National President of the Labor Party
- In office July 1962 – August 1970
- Preceded by: James Stout
- Succeeded by: Tom Burns

Senator for Queensland
- In office 1 July 1965 – 4 February 1983

Personal details
- Born: 20 August 1919 Atherton, Queensland, Australia
- Died: 15 May 1988 (aged 68) Townsville, Queensland, Australia
- Party: Australian Labor Party
- Occupation: Insurance salesman

= Jim Keeffe =

Australian politician (1919–1988)

James Bernard Keeffe (20 August 1919 – 15 May 1988) was an Australian politician who served in the Australian Senate as a Labor Senator for Queensland.

==Early life==
Born in Atherton, Queensland, he was educated at state schools before becoming a farm labourer and forestry worker. After serving in the military 1942–1945, he became an insurance and real-estate salesman.

He became state secretary of the Coopers' Union, before serving as secretary of the Queensland Labor Party between 1960 and 1965, and as federal president from 1962 to 1970.

==Senator==
In 1964, he was elected to the Australian Senate as a Labor Senator for Queensland, taking his seat in 1965. He remained a Senator until his retirement in 1983.

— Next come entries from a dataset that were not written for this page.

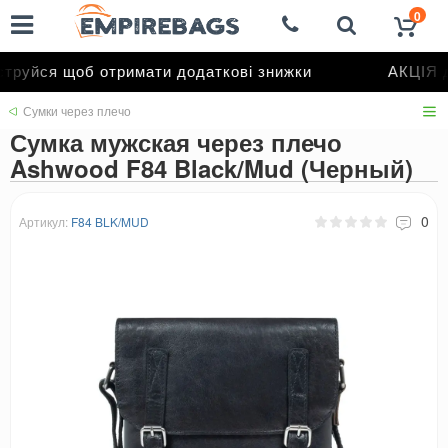
0
труйся щоб отримати додаткові знижки
АКЦІЯ д
Сумки через плечо
Сумка мужская через плечо
Ashwood F84 Black/Mud (Черный)
0
Артикул:
F84 BLK/MUD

In 1978, Keeffe ran a petition supporting the wishes of the Aboriginal people on Palm Island to retain their Aboriginal council. However the council was sacked by Joh Bjelke-Petersen's government in July 1978. This followed moves by the Queensland Government to hand over control of Palm Island to Townsville Council. The government ran a counter-petition, which, it was reported, carried forgeries and duplication of names; both petitions contained many of the same people's signatures.

==Later life and death==
In May 1988, Keeffe visited Canberra for the opening of the New Parliament House. On 15 May, he was found dead by his son when his returning train pulled into the station in Townsville.